Recent advances in genome sequencing technologies have enabled the sequencing of bacteria directly from the environment, providing a broader outlook on the diversity of bacteria than ever before possible. Recent studies of environmental samples have revealed complex communities containing many previously unknown species, and uncovered a large amount of genetic variation and diversity even among closely related strains. Characterizing this genomic variation is critical in studies of microbial ecology and evolution, yet currently available computational tools, originally developed for the study of single organisms, are ill-suited for this task.
This proposal aims to develop the theoretical and computational infrastructure for the study of genomic variation within mixtures of organisms. The proposed research relies on both theoretical and empirical analyses of the structure of genome assembly graphs in order to characterize graph signatures that are correlated with intra- and inter- species polymorphisms. A particular focus is placed on understanding and using the information provided by next generation sequencing technologies as well as other high-throughput experimental techniques. The proposed work provides critical analysis tools to help biologists explore the genetic variation within the environment.
Additional information about this project is available at www.cbcb.umd.edu/research/Genomic_Variation.shtml.

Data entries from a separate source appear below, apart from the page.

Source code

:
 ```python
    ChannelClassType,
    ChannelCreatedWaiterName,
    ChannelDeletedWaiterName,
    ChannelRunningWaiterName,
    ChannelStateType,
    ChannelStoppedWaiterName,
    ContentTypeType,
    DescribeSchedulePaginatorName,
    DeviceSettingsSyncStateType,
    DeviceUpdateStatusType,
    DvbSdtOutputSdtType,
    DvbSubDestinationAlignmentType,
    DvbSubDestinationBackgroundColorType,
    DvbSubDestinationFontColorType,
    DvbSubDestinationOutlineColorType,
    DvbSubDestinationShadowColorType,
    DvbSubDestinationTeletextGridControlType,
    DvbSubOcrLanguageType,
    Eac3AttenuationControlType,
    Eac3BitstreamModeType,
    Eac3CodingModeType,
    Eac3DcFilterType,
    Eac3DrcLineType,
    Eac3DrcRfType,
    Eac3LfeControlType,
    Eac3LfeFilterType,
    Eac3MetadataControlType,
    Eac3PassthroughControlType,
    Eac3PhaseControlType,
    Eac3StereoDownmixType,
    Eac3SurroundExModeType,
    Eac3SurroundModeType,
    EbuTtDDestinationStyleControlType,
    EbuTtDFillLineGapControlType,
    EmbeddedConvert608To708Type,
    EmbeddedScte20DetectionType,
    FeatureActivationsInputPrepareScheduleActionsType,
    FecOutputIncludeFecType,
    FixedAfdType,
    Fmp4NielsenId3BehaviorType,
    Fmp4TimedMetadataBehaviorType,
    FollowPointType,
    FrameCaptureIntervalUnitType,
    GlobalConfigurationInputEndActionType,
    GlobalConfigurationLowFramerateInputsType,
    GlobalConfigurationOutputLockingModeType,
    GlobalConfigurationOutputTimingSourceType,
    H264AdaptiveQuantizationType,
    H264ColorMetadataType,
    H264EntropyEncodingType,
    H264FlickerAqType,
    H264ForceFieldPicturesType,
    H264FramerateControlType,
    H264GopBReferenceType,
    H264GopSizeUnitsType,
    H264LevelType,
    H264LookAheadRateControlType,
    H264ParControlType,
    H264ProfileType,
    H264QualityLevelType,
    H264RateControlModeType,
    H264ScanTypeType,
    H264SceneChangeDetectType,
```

This project covered the development of algorithms for analyzing genome assembly graphs with the goal of uncovering signatures of genomic variation, as found, for example, in a mixture of organisms some of which contain specific genes important for their adaptation to the environment. The project has resulted in over 15 publications in peer reviewed journals and conferences, and the related research has contributed to a better understanding on genome assembly and its limitations. In addition, several software packages were developed and made available open-source to the community, including a novel metagenomic assembly pipeline metAMOS - the only tool that can actually discover genomic variation in metagenomic data. This project has also directly and indirectly contributed to the training of six graduate students, several of whom have graduated and pursued academic and industry positions. In addition, this award allowed us to initiate a summer internship program, which is still ongoing, and which has trained over 20 undergraduate and highschool students. To summarize, our project has had a direct impact in our field, both through the development of new ideas, algorithms, and software, as well as to biologists who can use the tools we developed. In addition, our work has had a significant impact in the training of the next generation of scientists at several levels in their academic career, from highschool to post-graduate studies.